Protein pattern of MP gel

The protein patterns of MP gel without MTG were not changed, regardless of the presence of AFSP, and the actin band (45 kDa) was distinctive in the gel (Fig. 2a). The cross-linked polymers at stacking gel were observed with the disappearance of MHC band by the addition of MTG. These results suggested that MHC molecules were used up to make a cross-linkage completely, however actin was not actively involved in the reaction of cross- linkage. However, undissolved polymers after cooking would likely precipitate out and could not show up in the SDS-PAGE pattern (Fig. 2b). This indicated that heating process activated MTG to catalyze the reaction more profoundly, resulting in completely using up the MHC. Since the protein patterns of MTG-mediated MP gels with/without AFSP were not different, interactions between AFSP and MP might affect neither the gelation process nor MTG action. This result was not agreed with that reported previously (Jiang and Xiong, 2013), who applied the acid-treated SPI to MTG-mediated MP gel. They found that subunit B of 11S interacted with MP and reinforced the gel mixture to improve texture. However, the native SPI did not exhibit the same behavior and interactions between native SPI and MP as well as textural improvement were not observed (Sun and Arntfield, 2012).

Microstructure

MTG-mediated MP gels exhibited a fibrous structure with a coarse gel matrix.

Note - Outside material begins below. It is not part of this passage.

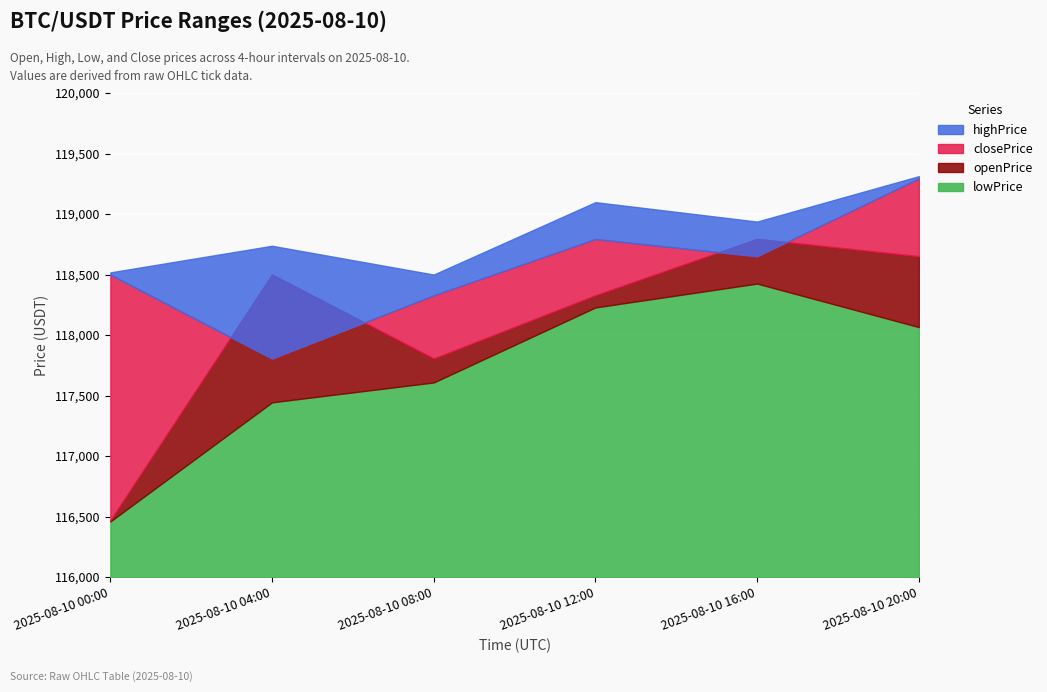

True or false: highPrice has more than 2 interior local peaks.

False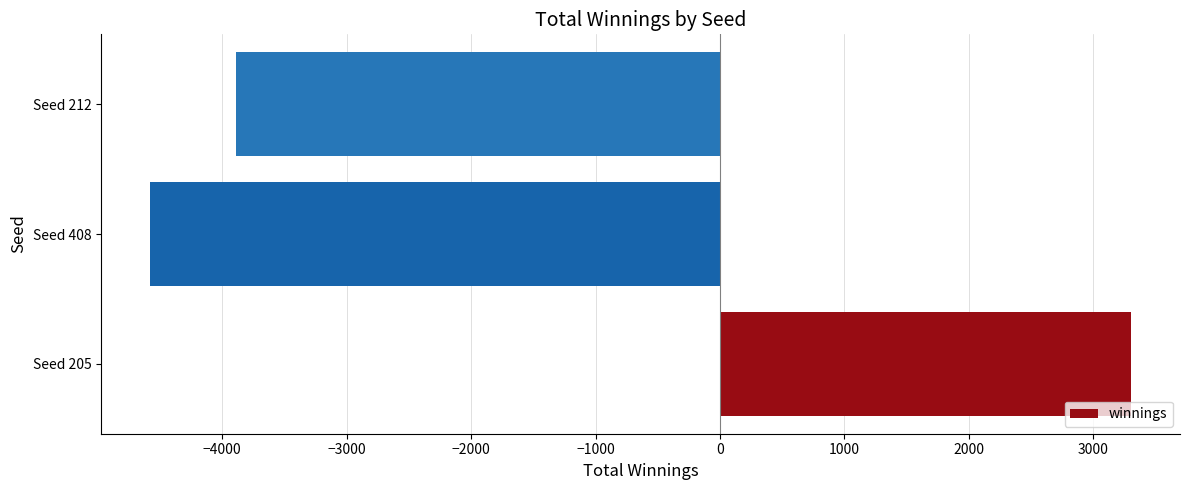

Reading bottom to top, transcribe all the data shown in this chart.

3302	-4580	-3889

In addition, the cross-linked strands and small voids were observed (Fig. 3a). This result suggested that soluble MP molecules unfolded and sometimes, aggregation to form the gel network up on heating. MTG also accelerate the aggregation by inducing the cross-linked protein via covalent bonding (ε-γ lysyl glutamine). Therefore, the small void in the gel matrix was observed. This result was in agreement with previous study by Benjakul et al. (2008), who reported that the surimi gel had small voids with added MTG. When AFSP was added into pork MP, the microstructure of MP gel was different from that without AFSP. Finer three-dimensional structures were observed, and the surface of the gel seemed to be more compact. Unlikely, hydrated AFSP particles were also observed (Fig. 3b). These hydrated particles would likely facilitate water retention and the hydrated particles of AFSP might be responsible for water retention.

Fig. 3.Microstructure at × 2000 magnification of MP gels treated with MTG in the absence (a) and presence of AFSP (b).